[WHAT YOU ARE ASKED TO DO]
In the listing below, rename "Forsvarskommandoen" to "Forsvarets Kommando" wherever it occurs and reproduce all other text unchanged. Leave the pictures out of your answer.

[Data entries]
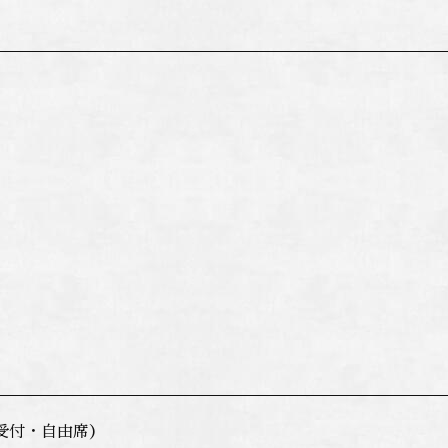
日受付・自由席）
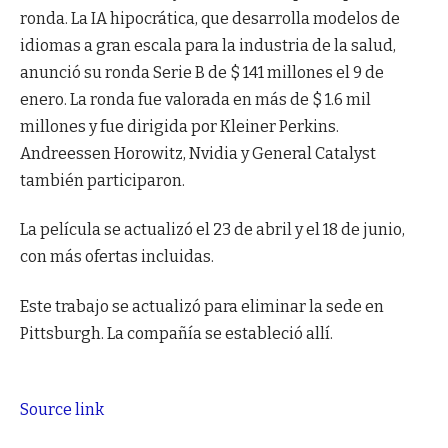
ronda. La IA hipocrática, que desarrolla modelos de
idiomas a gran escala para la industria de la salud,
anunció su ronda Serie B de $ 141 millones el 9 de
enero. La ronda fue valorada en más de $ 1.6 mil
millones y fue dirigida por Kleiner Perkins.
Andreessen Horowitz, Nvidia y General Catalyst
también participaron.
La película se actualizó el 23 de abril y el 18 de junio,
con más ofertas incluidas.
Este trabajo se actualizó para eliminar la sede en
Pittsburgh. La compañía se estableció allí.
Source link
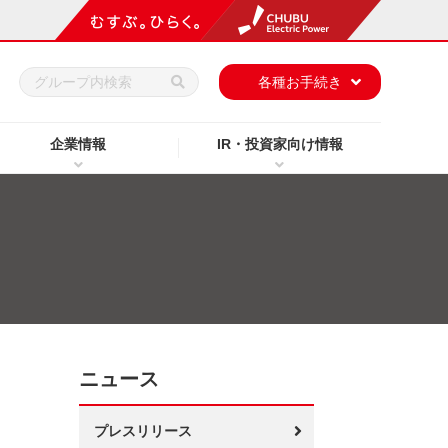
h
各種お手続き
企業情報
IR・投資家向け情報
ニュース
プレスリリース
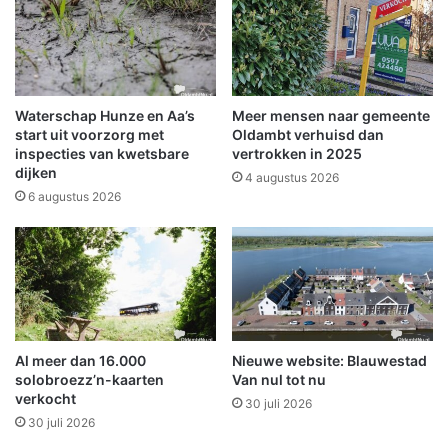
a
r
a
l
g
e
t
e
o
b
p
l
Waterschap Hunze en Aa’s
Meer mensen naar gemeente
c
i
start uit voorzorg met
Oldambt verhuisd dan
r
j
inspecties van kwetsbare
vertrokken in 2025
i
dijken
f
4 augustus 2026
m
t
6 augustus 2026
i
d
n
i
e
c
l
h
e
t
a
w
s
e
Al meer dan 16.000
Nieuwe website: Blauwestad
i
g
solobroezz’n-kaarten
Van nul tot nu
e
e
verkocht
l
30 juli 2026
n
30 juli 2026
z
s
o
v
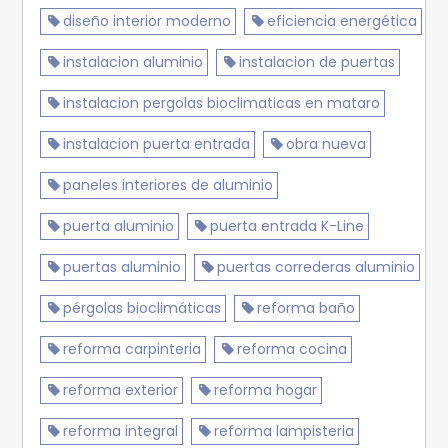
diseño interior moderno
eficiencia energética
instalacion aluminio
instalacion de puertas
instalacion pergolas bioclimaticas en mataro
instalacion puerta entrada
obra nueva
paneles interiores de aluminio
puerta aluminio
puerta entrada K-Line
puertas aluminio
puertas correderas aluminio
pérgolas bioclimáticas
reforma baño
reforma carpinteria
reforma cocina
reforma exterior
reforma hogar
reforma integral
reforma lampisteria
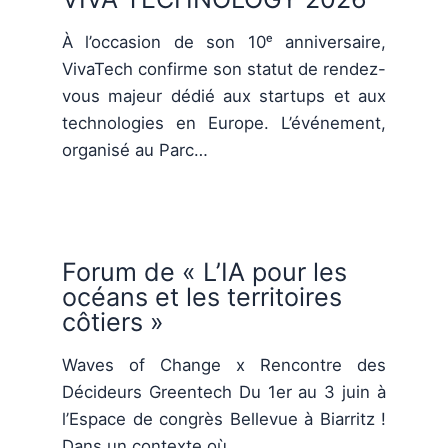
À l’occasion de son 10ᵉ anniversaire,
VivaTech confirme son statut de rendez-
vous majeur dédié aux startups et aux
technologies en Europe. L’événement,
organisé au Parc…
Forum de « L’IA pour les
océans et les territoires
côtiers »
Waves of Change x Rencontre des
Décideurs Greentech Du 1er au 3 juin à
l’Espace de congrès Bellevue à Biarritz !
Dans un contexte où…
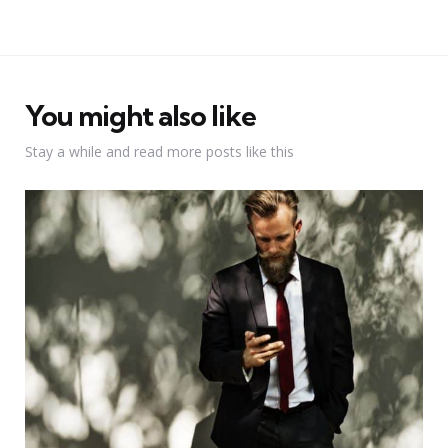
You might also like
Stay a while and read more posts like this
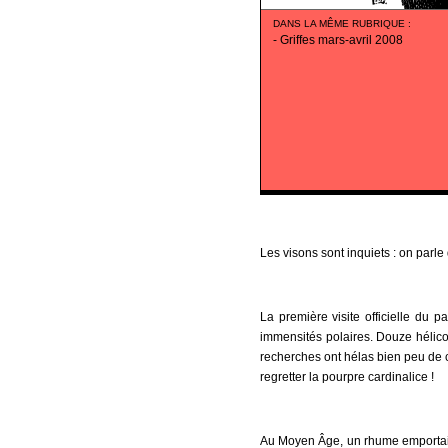
DANS LA MÊME RUBRIQUE
:
-
Griffes mars-avril 2008
Les visons sont inquiets : on parle
La première visite officielle du 
immensités polaires. Douze hélico
recherches ont hélas bien peu de c
regretter la pourpre cardinalice !
Au Moyen Âge, un rhume emportait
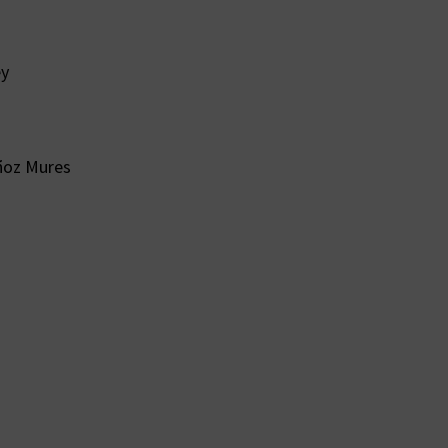
ey
uñoz Mures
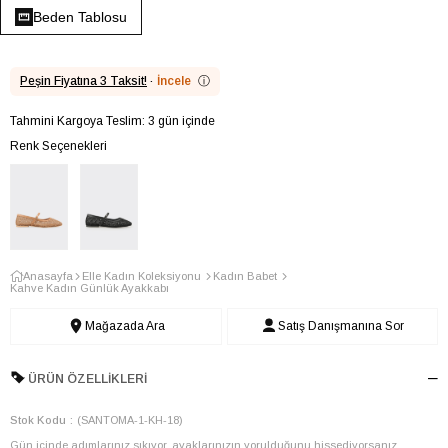
Beden Tablosu
Peşin Fiyatına 3 Taksit!
·
İncele
ⓘ
Tahmini Kargoya Teslim: 3 gün içinde
Renk Seçenekleri
Anasayfa
Elle Kadın Koleksiyonu
Kadın Babet
Kahve Kadın Günlük Ayakkabı
Mağazada Ara
Satış Danışmanına Sor
ÜRÜN ÖZELLIKLERI
Stok Kodu
(SANTOMA-1-KH-18)
Gün içinde adımlarınız sıkıyor, ayaklarınızın yorulduğunu hissediyorsanız,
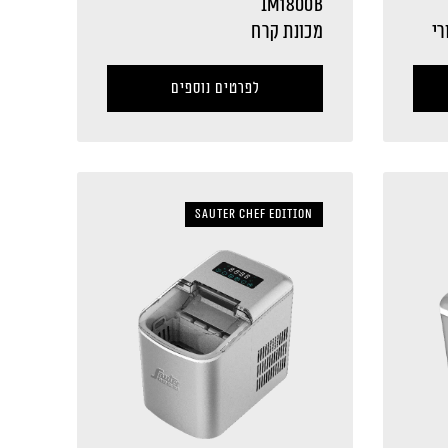
IM1800B
פיא 2 אזורי
מכונת קרח
לפרטים נוספים
Sauter Chef Edition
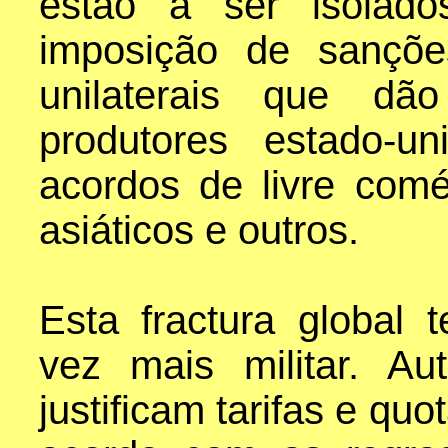
estão a ser isolad
imposição de sançõe
unilaterais que dã
produtores estado-u
acordos de livre com
asiáticos e outros.
Esta fractura globa
vez mais militar. Au
justificam tarifas e quo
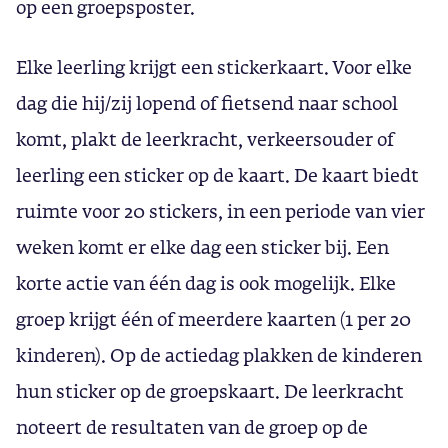
op een groepsposter.
Elke leerling krijgt een stickerkaart. Voor elke
dag die hij/zij lopend of fietsend naar school
komt, plakt de leerkracht, verkeersouder of
leerling een sticker op de kaart. De kaart biedt
ruimte voor 20 stickers, in een periode van vier
weken komt er elke dag een sticker bij. Een
korte actie van één dag is ook mogelijk. Elke
groep krijgt één of meerdere kaarten (1 per 20
kinderen). Op de actiedag plakken de kinderen
hun sticker op de groepskaart. De leerkracht
noteert de resultaten van de groep op de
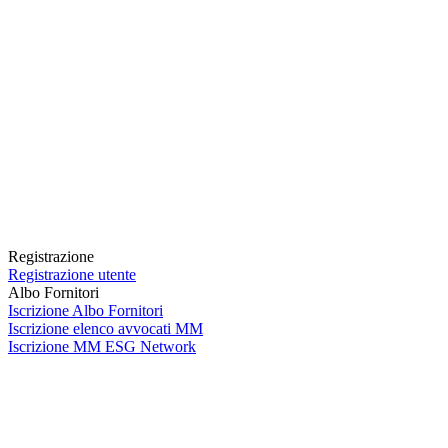
Registrazione
Registrazione utente
Albo Fornitori
Iscrizione Albo Fornitori
Iscrizione elenco avvocati MM
Iscrizione MM ESG Network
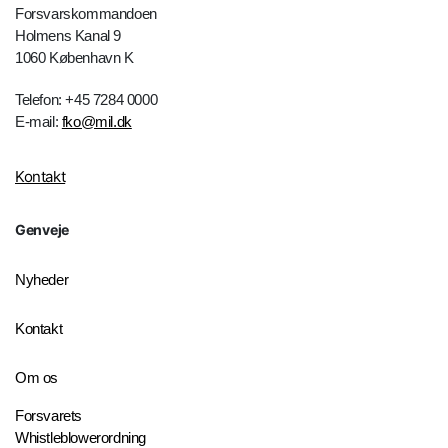
Forsvarskommandoen
Holmens Kanal 9
1060 København K
Telefon: +45 7284 0000
E-mail:
fko@mil.dk
Kontakt
Genveje
Nyheder
Kontakt
Om os
Forsvarets
Whistleblowerordning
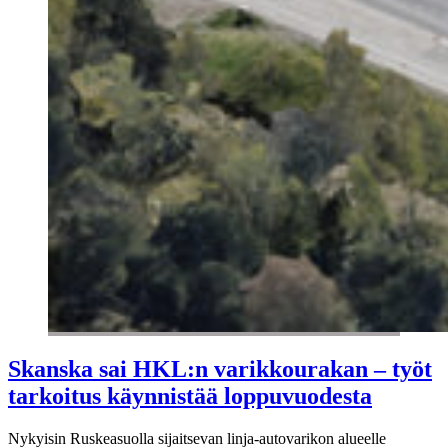
Skanska sai HKL:n varikkourakan – työt
tarkoitus käynnistää loppuvuodesta
Nykyisin Ruskeasuolla sijaitsevan linja-autovarikon alueelle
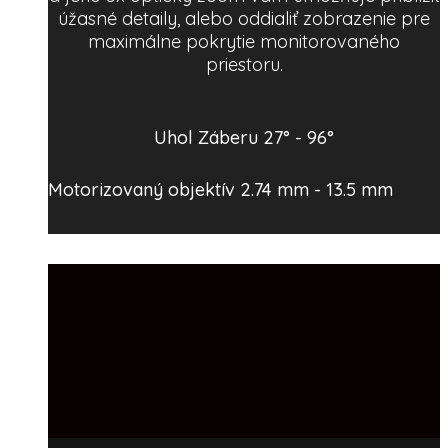
úžasné detaily, alebo oddialiť zobrazenie pre
maximálne pokrytie monitorovaného
priestoru.
Uhol Záberu 27° - 96°
Motorizovaný objektív 2.74 mm - 13.5 mm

[EXPECTED ANSWER]
日受付・自由席）
ronda. La IA hipocrática, que desarrolla modelos de
idiomas a gran escala para la industria de la salud,
anunció su ronda Serie B de $ 141 millones el 9 de
enero. La ronda fue valorada en más de $ 1.6 mil
millones y fue dirigida por Kleiner Perkins.
Andreessen Horowitz, Nvidia y General Catalyst
también participaron.
La película se actualizó el 23 de abril y el 18 de junio,
con más ofertas incluidas.
Este trabajo se actualizó para eliminar la sede en
Pittsburgh. La compañía se estableció allí.
Source link
h
各種お手続き
企業情報
IR・投資家向け情報
ニュース
プレスリリース
a
r
a
l
g
e
t
e
o
b
p
l
Waterschap Hunze en Aa’s
Meer mensen naar gemeente
c
i
start uit voorzorg met
Oldambt verhuisd dan
r
j
inspecties van kwetsbare
vertrokken in 2025
i
dijken
f
4 augustus 2026
m
t
6 augustus 2026
i
d
n
i
e
c
l
h
e
t
a
w
s
e
Al meer dan 16.000
Nieuwe website: Blauwestad
i
g
solobroezz’n-kaarten
Van nul tot nu
e
e
verkocht
l
30 juli 2026
n
30 juli 2026
z
s
o
v
diseño interior moderno
eficiencia energética
instalacion aluminio
instalacion de puertas
instalacion pergolas bioclimaticas en mataro
instalacion puerta entrada
obra nueva
paneles interiores de aluminio
puerta aluminio
puerta entrada K-Line
puertas aluminio
puertas correderas aluminio
pérgolas bioclimáticas
reforma baño
reforma carpinteria
reforma cocina
reforma exterior
reforma hogar
reforma integral
reforma lampisteria
À l’occasion de son 10ᵉ anniversaire,
VivaTech confirme son statut de rendez-
vous majeur dédié aux startups et aux
technologies en Europe. L’événement,
organisé au Parc…
Forum de « L’IA pour les
océans et les territoires
côtiers »
Waves of Change x Rencontre des
Décideurs Greentech Du 1er au 3 juin à
l’Espace de congrès Bellevue à Biarritz !
Dans un contexte où…
You might also like
Stay a while and read more posts like this
DANS LA MÊME RUBRIQUE
:
-
Griffes mars-avril 2008
Les visons sont inquiets : on parle
La première visite officielle du 
immensités polaires. Douze hélico
recherches ont hélas bien peu de c
regretter la pourpre cardinalice !
Au Moyen Âge, un rhume emportait
ey
uñoz Mures
Beden Tablosu
Peşin Fiyatına 3 Taksit!
·
İncele
ⓘ
Tahmini Kargoya Teslim: 3 gün içinde
Renk Seçenekleri
Anasayfa
Elle Kadın Koleksiyonu
Kadın Babet
Kahve Kadın Günlük Ayakkabı
Mağazada Ara
Satış Danışmanına Sor
ÜRÜN ÖZELLIKLERI
Stok Kodu
(SANTOMA-1-KH-18)
Gün içinde adımlarınız sıkıyor, ayaklarınızın yorulduğunu hissediyorsanız,
IM1800B
פיא 2 אזורי
מכונת קרח
לפרטים נוספים
Sauter Chef Edition
estão a ser isolad
imposição de sançõe
unilaterais que dã
produtores estado-u
acordos de livre com
asiáticos e outros.
Esta fractura globa
vez mais militar. Au
justificam tarifas e quo
op een groepsposter.
Elke leerling krijgt een stickerkaart. Voor elke
dag die hij/zij lopend of fietsend naar school
komt, plakt de leerkracht, verkeersouder of
leerling een sticker op de kaart. De kaart biedt
ruimte voor 20 stickers, in een periode van vier
weken komt er elke dag een sticker bij. Een
korte actie van één dag is ook mogelijk. Elke
groep krijgt één of meerdere kaarten (1 per 20
kinderen). Op de actiedag plakken de kinderen
hun sticker op de groepskaart. De leerkracht
noteert de resultaten van de groep op de
Registrazione
Registrazione utente
Albo Fornitori
Iscrizione Albo Fornitori
Iscrizione elenco avvocati MM
Iscrizione MM ESG Network
Forsvarets Kommando
Holmens Kanal 9
1060 København K
Telefon: +45 7284 0000
E-mail:
fko@mil.dk
Kontakt
Genveje
Nyheder
Kontakt
Om os
Forsvarets
Whistleblowerordning
Skanska sai HKL:n varikkourakan – työt
tarkoitus käynnistää loppuvuodesta
Nykyisin Ruskeasuolla sijaitsevan linja-autovarikon alueelle
úžasné detaily, alebo oddialiť zobrazenie pre
maximálne pokrytie monitorovaného
priestoru.
Uhol Záberu 27° - 96°
Motorizovaný objektív 2.74 mm - 13.5 mm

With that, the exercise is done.